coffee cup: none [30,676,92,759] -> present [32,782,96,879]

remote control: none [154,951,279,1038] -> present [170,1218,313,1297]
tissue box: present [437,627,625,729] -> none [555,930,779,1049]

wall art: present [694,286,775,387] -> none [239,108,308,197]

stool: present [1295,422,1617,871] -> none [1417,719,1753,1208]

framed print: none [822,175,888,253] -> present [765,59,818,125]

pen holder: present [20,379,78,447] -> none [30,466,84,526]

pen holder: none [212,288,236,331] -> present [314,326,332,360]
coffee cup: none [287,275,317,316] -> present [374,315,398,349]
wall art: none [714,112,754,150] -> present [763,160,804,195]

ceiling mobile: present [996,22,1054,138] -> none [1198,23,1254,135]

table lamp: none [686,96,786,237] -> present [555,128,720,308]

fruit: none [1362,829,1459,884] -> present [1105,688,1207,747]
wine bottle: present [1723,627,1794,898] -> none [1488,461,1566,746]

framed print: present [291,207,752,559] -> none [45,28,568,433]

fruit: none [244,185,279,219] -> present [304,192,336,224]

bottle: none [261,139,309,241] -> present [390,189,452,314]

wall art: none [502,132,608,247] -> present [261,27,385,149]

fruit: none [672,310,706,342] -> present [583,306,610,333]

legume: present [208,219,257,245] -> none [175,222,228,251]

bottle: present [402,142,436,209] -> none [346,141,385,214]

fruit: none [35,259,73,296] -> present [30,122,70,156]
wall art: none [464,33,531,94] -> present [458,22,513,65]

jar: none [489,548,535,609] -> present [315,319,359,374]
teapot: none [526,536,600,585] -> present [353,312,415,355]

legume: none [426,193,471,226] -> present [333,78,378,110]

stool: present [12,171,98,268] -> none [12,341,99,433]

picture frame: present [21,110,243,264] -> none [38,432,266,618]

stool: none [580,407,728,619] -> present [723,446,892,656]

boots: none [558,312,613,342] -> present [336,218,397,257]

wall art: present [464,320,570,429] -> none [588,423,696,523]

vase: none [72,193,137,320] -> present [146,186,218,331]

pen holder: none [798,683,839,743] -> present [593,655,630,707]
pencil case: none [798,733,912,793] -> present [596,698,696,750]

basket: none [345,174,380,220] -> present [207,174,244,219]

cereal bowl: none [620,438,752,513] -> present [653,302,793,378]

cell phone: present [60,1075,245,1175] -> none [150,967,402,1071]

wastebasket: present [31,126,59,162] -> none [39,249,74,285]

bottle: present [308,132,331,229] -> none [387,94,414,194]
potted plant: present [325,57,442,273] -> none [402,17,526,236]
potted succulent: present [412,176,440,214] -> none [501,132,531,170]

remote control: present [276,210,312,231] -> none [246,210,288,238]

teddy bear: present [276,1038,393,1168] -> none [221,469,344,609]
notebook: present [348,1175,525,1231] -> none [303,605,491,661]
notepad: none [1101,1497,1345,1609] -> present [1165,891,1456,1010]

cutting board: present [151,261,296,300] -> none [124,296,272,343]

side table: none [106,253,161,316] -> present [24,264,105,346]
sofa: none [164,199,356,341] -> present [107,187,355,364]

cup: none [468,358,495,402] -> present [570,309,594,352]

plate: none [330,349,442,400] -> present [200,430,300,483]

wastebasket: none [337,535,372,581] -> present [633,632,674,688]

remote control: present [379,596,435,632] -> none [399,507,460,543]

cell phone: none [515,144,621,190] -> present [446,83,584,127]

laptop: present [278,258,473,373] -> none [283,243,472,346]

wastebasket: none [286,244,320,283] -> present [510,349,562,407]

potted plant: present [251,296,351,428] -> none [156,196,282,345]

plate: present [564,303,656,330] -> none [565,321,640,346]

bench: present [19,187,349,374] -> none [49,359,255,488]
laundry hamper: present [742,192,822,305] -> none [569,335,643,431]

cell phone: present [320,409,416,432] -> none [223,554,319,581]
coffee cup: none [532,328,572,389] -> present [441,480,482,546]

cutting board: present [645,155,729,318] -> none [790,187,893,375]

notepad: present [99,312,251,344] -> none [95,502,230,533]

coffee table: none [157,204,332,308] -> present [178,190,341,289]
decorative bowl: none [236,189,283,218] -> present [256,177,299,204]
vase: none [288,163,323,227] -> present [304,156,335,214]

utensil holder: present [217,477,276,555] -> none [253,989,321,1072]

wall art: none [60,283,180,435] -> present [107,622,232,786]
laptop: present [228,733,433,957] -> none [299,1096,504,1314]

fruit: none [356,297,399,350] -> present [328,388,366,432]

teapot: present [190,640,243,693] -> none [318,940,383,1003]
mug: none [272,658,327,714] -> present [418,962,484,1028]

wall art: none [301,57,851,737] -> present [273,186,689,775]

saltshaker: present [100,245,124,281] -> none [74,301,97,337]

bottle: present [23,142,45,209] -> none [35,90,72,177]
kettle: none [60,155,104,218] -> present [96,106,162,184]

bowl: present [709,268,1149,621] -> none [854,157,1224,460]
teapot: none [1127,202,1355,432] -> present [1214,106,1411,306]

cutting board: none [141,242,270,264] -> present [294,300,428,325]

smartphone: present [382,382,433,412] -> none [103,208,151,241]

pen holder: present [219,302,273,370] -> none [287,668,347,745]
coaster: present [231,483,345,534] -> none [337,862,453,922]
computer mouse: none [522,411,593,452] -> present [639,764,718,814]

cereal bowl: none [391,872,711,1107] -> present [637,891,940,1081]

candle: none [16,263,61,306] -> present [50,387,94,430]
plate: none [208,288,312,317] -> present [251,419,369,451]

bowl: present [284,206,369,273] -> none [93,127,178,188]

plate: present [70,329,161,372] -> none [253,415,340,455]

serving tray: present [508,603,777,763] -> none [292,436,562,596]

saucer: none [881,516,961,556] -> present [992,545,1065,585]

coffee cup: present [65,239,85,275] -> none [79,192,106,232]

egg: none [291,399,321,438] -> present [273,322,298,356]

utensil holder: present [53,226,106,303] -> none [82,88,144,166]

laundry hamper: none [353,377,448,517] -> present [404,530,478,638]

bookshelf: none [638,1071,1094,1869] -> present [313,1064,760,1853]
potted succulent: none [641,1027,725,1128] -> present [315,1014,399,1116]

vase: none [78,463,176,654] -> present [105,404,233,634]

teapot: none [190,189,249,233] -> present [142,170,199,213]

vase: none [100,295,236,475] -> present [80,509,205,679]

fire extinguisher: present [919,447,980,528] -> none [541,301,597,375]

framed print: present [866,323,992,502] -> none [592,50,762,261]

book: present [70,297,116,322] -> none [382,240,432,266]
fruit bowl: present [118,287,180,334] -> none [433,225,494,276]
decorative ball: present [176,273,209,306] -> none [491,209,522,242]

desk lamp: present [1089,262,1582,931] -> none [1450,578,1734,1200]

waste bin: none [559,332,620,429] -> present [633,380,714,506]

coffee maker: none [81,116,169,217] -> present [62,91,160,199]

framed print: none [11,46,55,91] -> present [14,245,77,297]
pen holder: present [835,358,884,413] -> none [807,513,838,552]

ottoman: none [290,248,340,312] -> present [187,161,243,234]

◆ ◆ ◆ ◆ ◆

• _Work required_
Go through the material above, and wherever a line contains the string "cell", return it.

• _Response box_
cell phone: present [60,1075,245,1175] -> none [150,967,402,1071]
cell phone: none [515,144,621,190] -> present [446,83,584,127]
cell phone: present [320,409,416,432] -> none [223,554,319,581]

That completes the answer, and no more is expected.